Rudoff has also deepened Watershed’s commitment to antiracism, diversity, equity, and inclusion. She worked steadily to increase access to artist programs by creating new funding streams, developing outreach initiatives, and building relationships with partner organizations. A significant partnership with The Color Network (TCN) has resulted in two residency sessions funded by the National Endowment for the Arts. Nearly thirty artists of color who are taking part in TCN’s mentorship program convened on the Watershed campus in 2021 and 2022 to work together in person and grow their creative practices. Watershed also serves as TCN’s fiscal sponsor as they grow from a national affiliation of artists into an independent nonprofit.
“In my years of experience with non-profit boards, I’ve never met a more competent and energized executive director than Fran Rudoff,” shares Watershed Board President Bernie Toale. “Fran easily juggles nine things at one time with efficiency and grace. Her achievements over the past ten years are hard to number, but the crowning glory is the construction of our new $3 million Windgate Studio built during COVID lockdown.”
Prior to her time at Watershed, Rudoff worked for the State of Maine in regional planning and resource management, followed by nearly fifteen years as Executive Director of KIDS Consortium, a nonprofit that supported service learning opportunities for Maine students. Rudoff brought her expertise in education to bear on Watershed’s K-12 outreach programs by creating new professional development opportunities for Maine art teachers to hone their ceramics skills and reach more students.

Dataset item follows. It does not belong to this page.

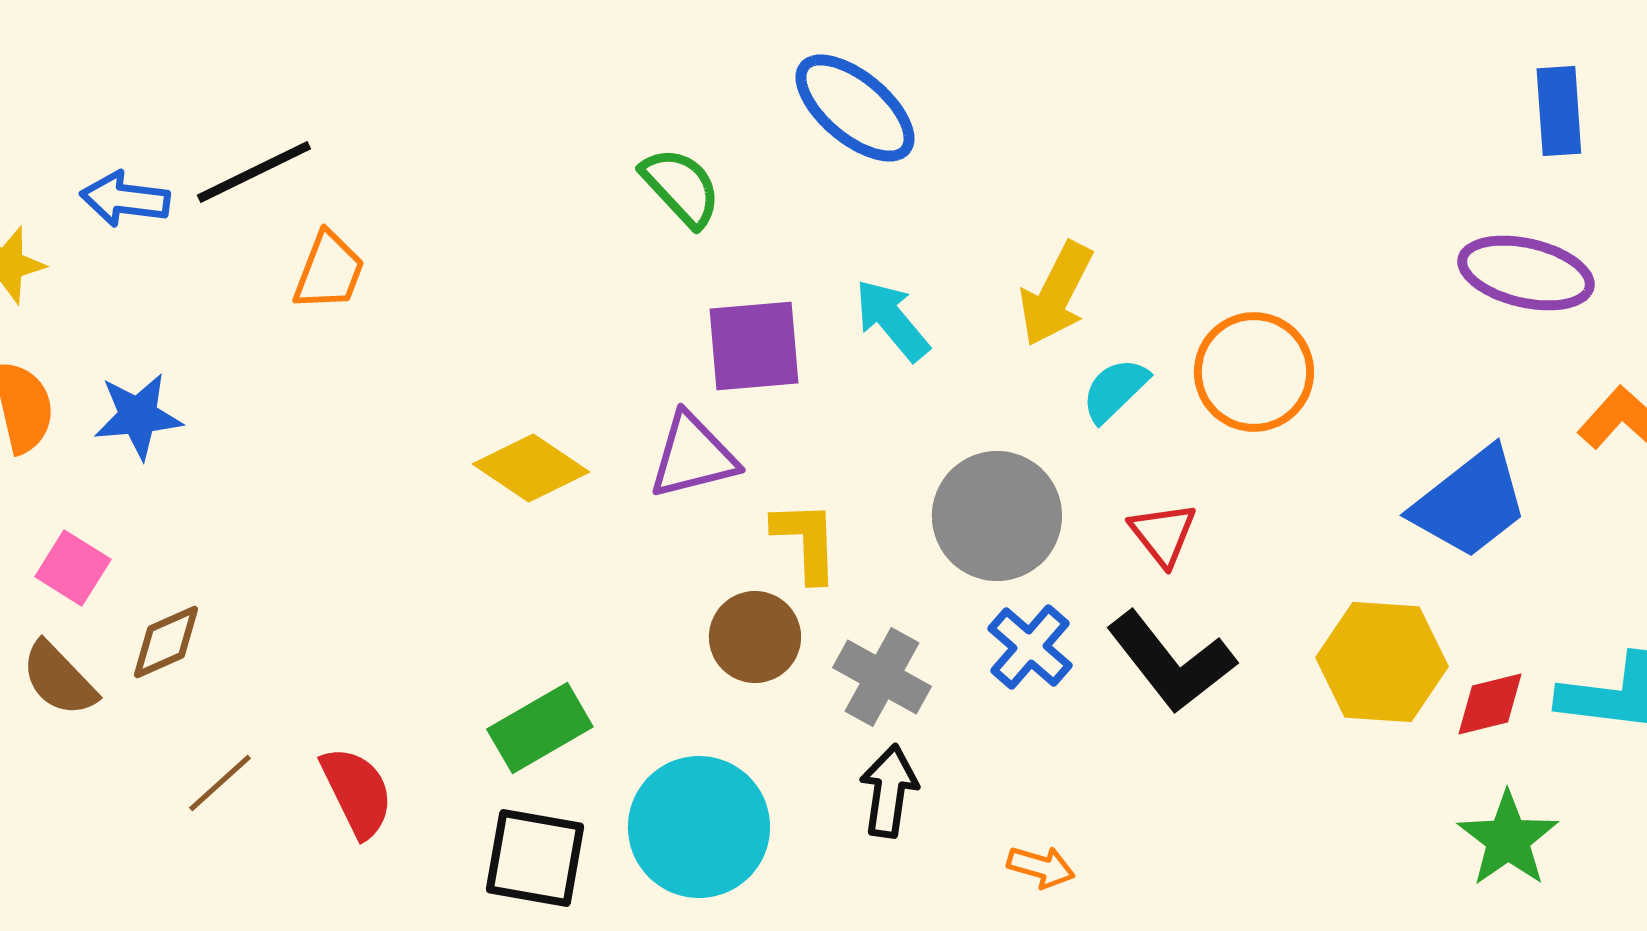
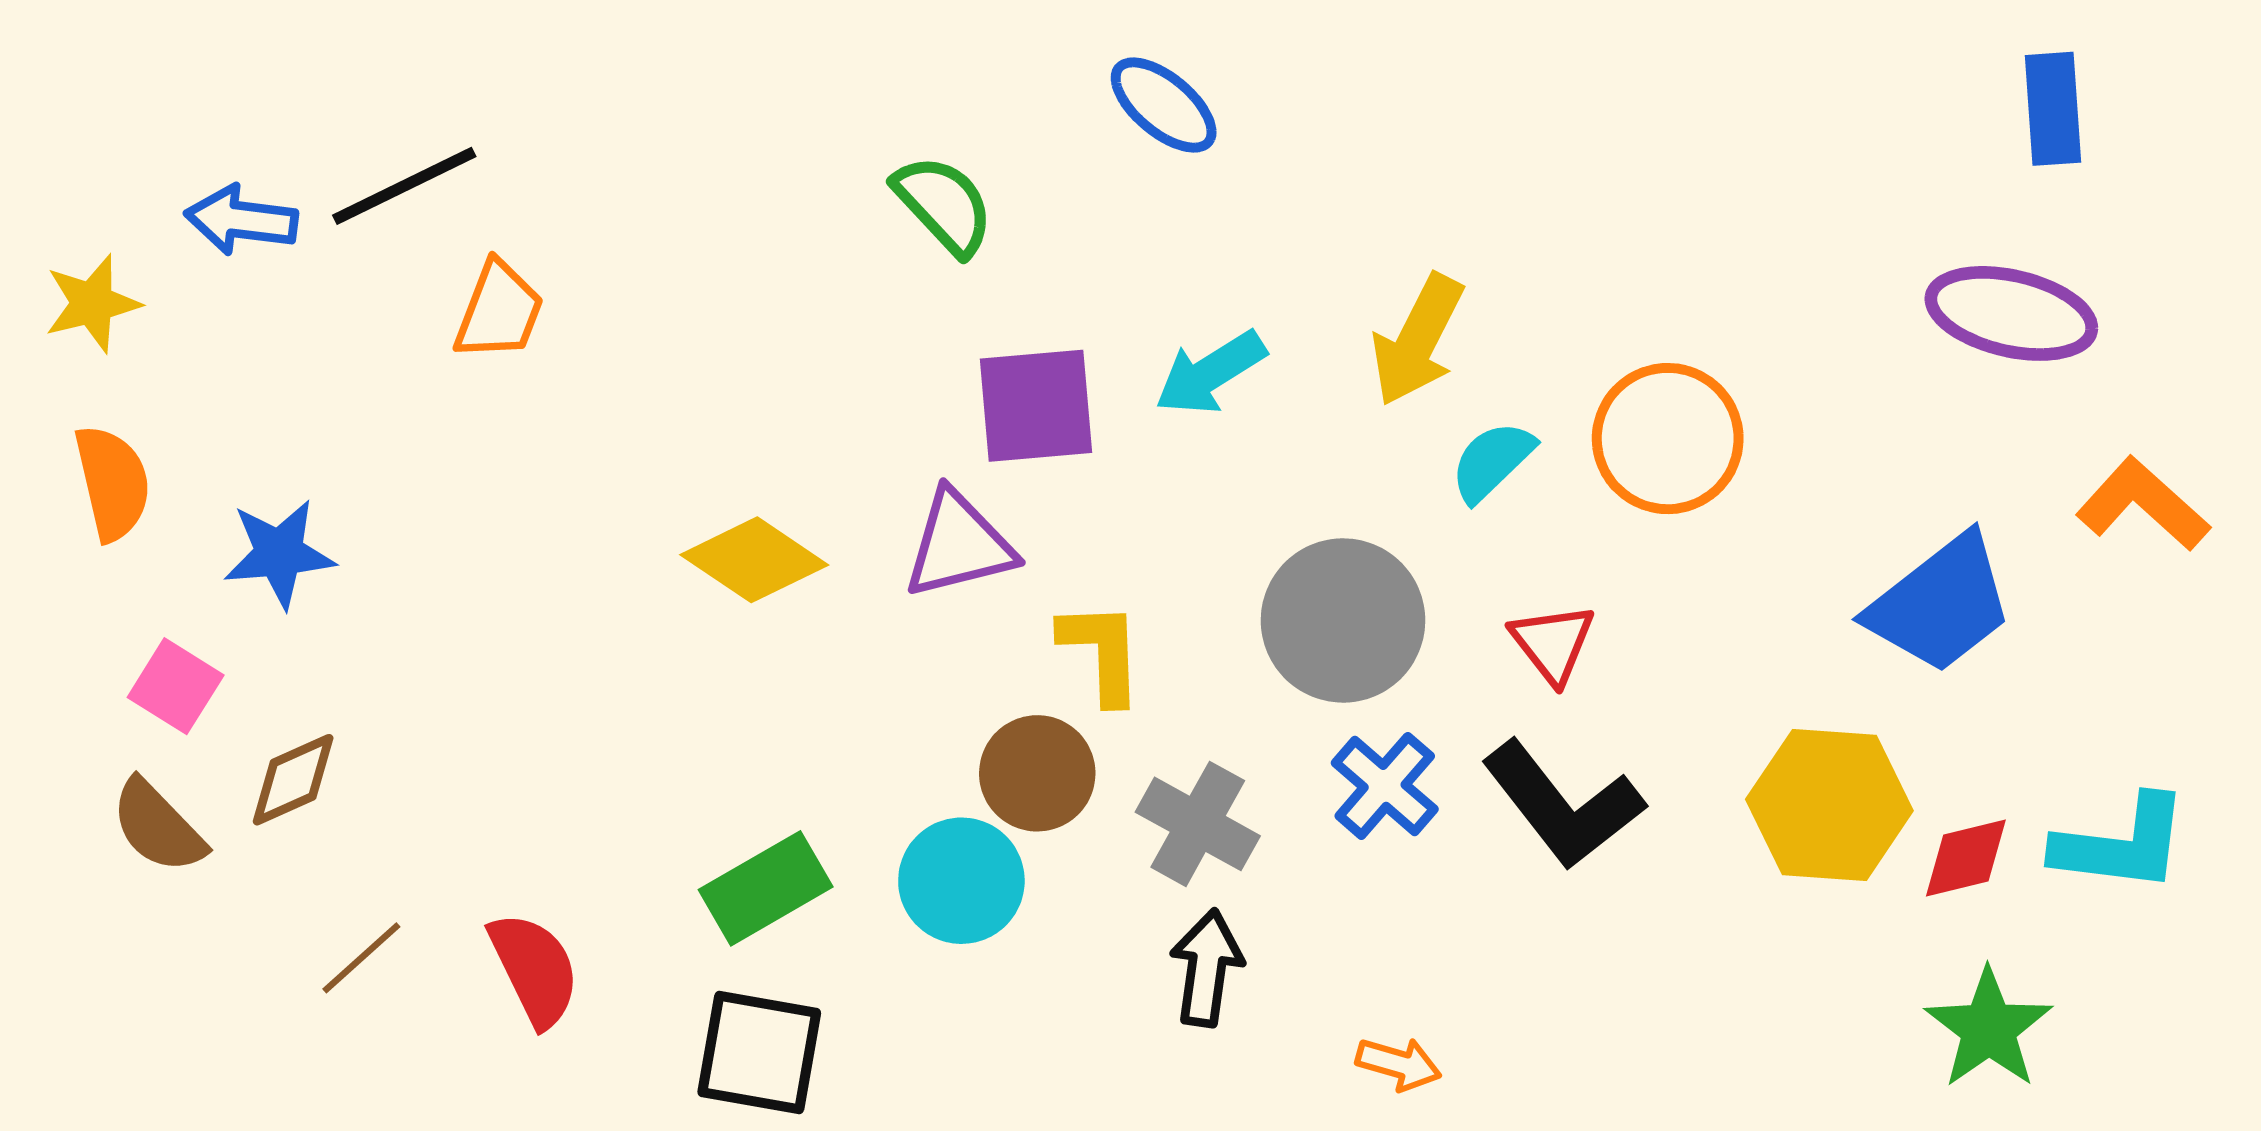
blue ellipse: (855, 108) -> (1164, 105), size x0.7
cyan arrow: (892, 320) -> (1210, 373), turned -82
blue star: (138, 416) -> (279, 554), moved
cyan circle: (699, 827) -> (961, 881), moved, size x0.7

The popular grant-funded programs have positively impacted the artistic development of thousands of Maine youth.
All of these accomplishments are buttressed by Rudoff’s abiding care for Watershed’s community. While the organization is based in the small town of Edgecomb, Watershed’s extended network of friends, alumni, and supporters stretches from coast to coast. Rudoff forged lasting and meaningful connections with artists, collectors, and supporters around the country.
“It has been my privilege to steward Watershed over the past decade,” she shared. “The organization’s mission and focus on artists is more important than ever. I am filled with gratitude for the many professional relationships and friendships that have become so important to me and for the opportunity to contribute to Watershed’s growth.”
The search process for a new executive director has begun, with an expectation of having a new leader in place at the beginning of 2023. The full position description and application information can be found here.
Founded in 1986 on the site of a former brick factory, Watershed Center for the Ceramic Arts’ mission is to provide artists with time and space to explore ideas with clay. The organization was founded by artists with a common vision: to offer a supportive and enriching environment where artists could fully engage in creative practice while working with clay. This vision meets a critical need in the clay community and remains at the heart of Watershed’s programs.
The organization’s internationally-recognized residency model prioritizes the development of creative community; artists work alongside one another in an open-concept studio, collaborate on kiln firings, share meals, and forge lasting personal and professional connections. In addition to the residency program, Watershed’s extensive atmospheric wood and gas kilns draw artists from the region, and guest artist workshops offer hands-on learning experiences led by nationally-known ceramists. Watershed’s K-12 education program provides popular professional development workshops for Maine art educators and connects teaching artists with regional schools.